How do you know when a series has come to an end, that it is time to move on to another area of research?
XIE LEI:
I believe that my painting is a continuous quest about form. This search encompasses a number of other questions: what is painting? What else can be done with paint? What are the limits of painting? Ultimately, these questions could be explored throughout my entire life, and I will only ever come close to answering them!
![]()
Your paintings shift between intimacy and universality. Is this balance intentional? How do you work with this tension?
XIE LEI:
Absolutely, and you’ll notice it is also difficult to guess the gender of my characters. They are human, that’s all. It is human beings, living beings, that interest me. My paintings are about intimacy, about what I think, what I see, what I imagine, what happened in the past that has stuck with me. All of this has perhaps become a chimera of myself, a mirror of many reflections, which, once transformed through painting, attain a universal dimension.This is one of the great strengths of painting, which makes it an unrivalled, ever-relevant medium. By creating my own pictorial language, narrowing down my palette, trying to use as few elements as possible to say as much as possible, and exploring poetic dimensions that go against the grain of this era, I believe that this is how my subjects become universal.

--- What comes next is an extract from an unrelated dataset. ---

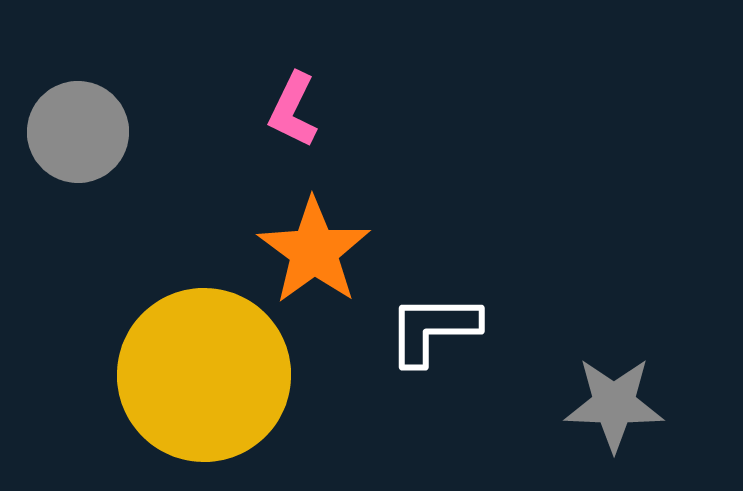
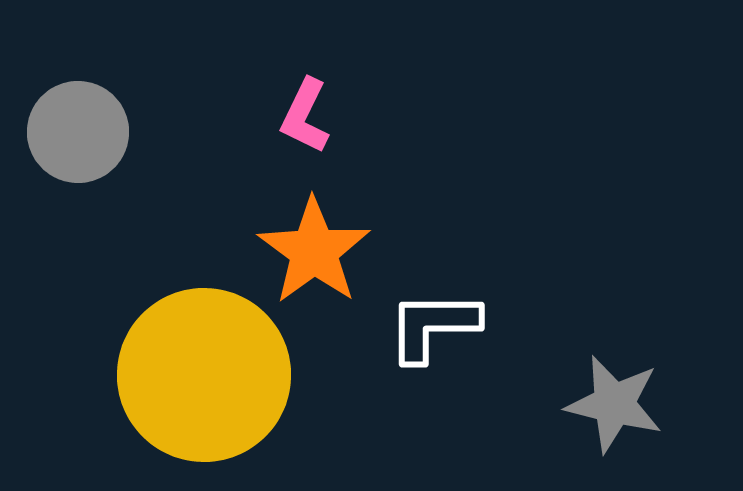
pink L-shape: moved 12 px right, 6 px down
white L-shape: moved 3 px up
gray star: rotated 12 degrees clockwise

You usually depict ghostly figures, who are almost unrecognizable due to their wavering outlines. In this sense, do you consider your painting to be figurative?
XIE LEI:
My painting inherits a combination of Western and Chinese influences, and I believe this explains the uncertainty between figuration and abstraction. This suits me very well, as I am not seeking to overcome this uncertainty. The question I ask myself is: how can I share feelings and sensations with the viewer through my brushstrokes? I believe that I am trying to draw the viewer into another world, to give them the impression of diving into and participating in the painting.
![]()
This exploration of instability was also evident in the exhibitions Mort heureuse (Semiose Gallery) and Désarroi (Sies + Höke Gallery). What form will it take in your next exhibition, which is set to open in June 2026 at the Denys-Puech Museum?
XIE LEI:
The room in which I will be exhibiting at the Denys-Puech Museum is very inspiring. It is perfectly symmetrical, with green marble colonnades on either side. I want to create a mirror effect, a bit like shimmering water. But unlike my exhibition at the Louis Vuitton Foundation in 2023, where I used mirrors directly on the opposite wall, I want to create a mirror effect with the paint itself, using a truly radical hanging technique in these large spaces. There will be paintings on canvas, lithographs and works on paper. I’m in the process of creating these pieces, so it’s still difficult to discuss them, but there will be ghostly figures, duplications and resurrections, all in different shades of blue. In short, a new palette of human emotions!